Time-bomb ticking inside me
     
  "I get mad about things, it all knots up inside me and I just want to scratch myself and slash at myself."  
     
  "I hit myself because I’m so angry with myself – for being so stupid and pathetic, for being the sort of person bad things happen to."  
     
  "After I cut myself I feel good, like I’ve punished them, secretly.  I can be talking to them and I can feel my arm and it’s like ‘stuff you’, like I’ve got one over on them."  
     
Getting out the badness
     
  "The badness I feel becomes unbearable. I can’t take it any more so I cut.  The relief is instant. It’s like I’ve got what I deserve.  The badness just drains away."  
     
  "Washing doesn’t work, however much I do it.  I cut myself where I was touched.  It gets rid of the dirt."  
     
An excuse for some comfort
     
  "When I feel empty it’s like there is nothing inside me.  I’d do anything to fill that gaping hole. I used to stuff myself with food but it was never enough.  But when I cut it just goes."  
     
  "I like looking after my cuts.

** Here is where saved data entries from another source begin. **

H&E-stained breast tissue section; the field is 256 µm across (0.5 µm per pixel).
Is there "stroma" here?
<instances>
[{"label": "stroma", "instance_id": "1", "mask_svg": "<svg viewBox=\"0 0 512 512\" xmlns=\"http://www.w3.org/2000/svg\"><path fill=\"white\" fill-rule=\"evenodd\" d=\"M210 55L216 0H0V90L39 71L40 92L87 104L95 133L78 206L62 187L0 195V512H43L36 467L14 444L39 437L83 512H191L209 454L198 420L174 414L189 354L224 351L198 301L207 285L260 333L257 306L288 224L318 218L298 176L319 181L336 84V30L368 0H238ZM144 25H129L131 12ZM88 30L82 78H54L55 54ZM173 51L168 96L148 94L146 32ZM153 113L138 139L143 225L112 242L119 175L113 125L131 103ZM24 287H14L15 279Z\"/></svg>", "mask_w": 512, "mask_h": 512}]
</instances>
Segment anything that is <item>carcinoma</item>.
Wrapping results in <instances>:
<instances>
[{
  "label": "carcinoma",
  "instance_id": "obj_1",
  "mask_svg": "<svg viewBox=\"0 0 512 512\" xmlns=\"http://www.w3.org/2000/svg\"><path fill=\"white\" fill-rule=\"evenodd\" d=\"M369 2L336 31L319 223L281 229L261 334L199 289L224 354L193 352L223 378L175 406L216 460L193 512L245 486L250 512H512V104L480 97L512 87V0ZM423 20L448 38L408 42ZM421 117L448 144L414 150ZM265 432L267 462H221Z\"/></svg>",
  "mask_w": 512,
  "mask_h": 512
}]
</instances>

It’s the one time I can be really nice to myself.  Then I curl up in bed and just snuggle down and go to sleep."  
     
 

"It gave me an excuse to go to the nurse and be bandaged up and taken care of."

 
     
Showing there’s something wrong
     
  "I thought if I had bruises on me, someone would realise that things weren’t all right at home, and would make it stop, somehow."  
     
  "People always think I’m happy and together. Even if I say that I’m down they think it’s not serious. In the end I took tablets – not to die but to prove I wasn’t OK."  
     
  "I wanted my Dad to feel bad, to realise that it mattered what he’d done to me. That I was screwed up by it. I wanted him to be sorry."  
     
Something that’s mine – This is me
     
  "Self-harm – it’s something special I do for myself, it’s mine, my secret. Like a friend, just for me."  
     
  "Cutting is like part of me, my identity. Sometimes when people are having a go at me about ‘looking nice’ or getting a good job or something (and I’m keeping my mouth shut), I think about my arms and my scars and then I don’t care."  
     
Stopping the pain
     
  "Sometimes my emotional pain is so strong that I don’t feel I can take it and that it’s going to destroy me. I just know I need to stop it. Cutting my arms seems to help me do that. The physical sensation ground me somehow – it brings me back to reality away from the overwhelming feelings. After hurting myself, I can care for and bandage the wounds and therefore feel justified in looking after myself. When feeling the physical hurt that it causes, I am numb to the emotional pain which is a million times worse and so much harder and scarier to deal with."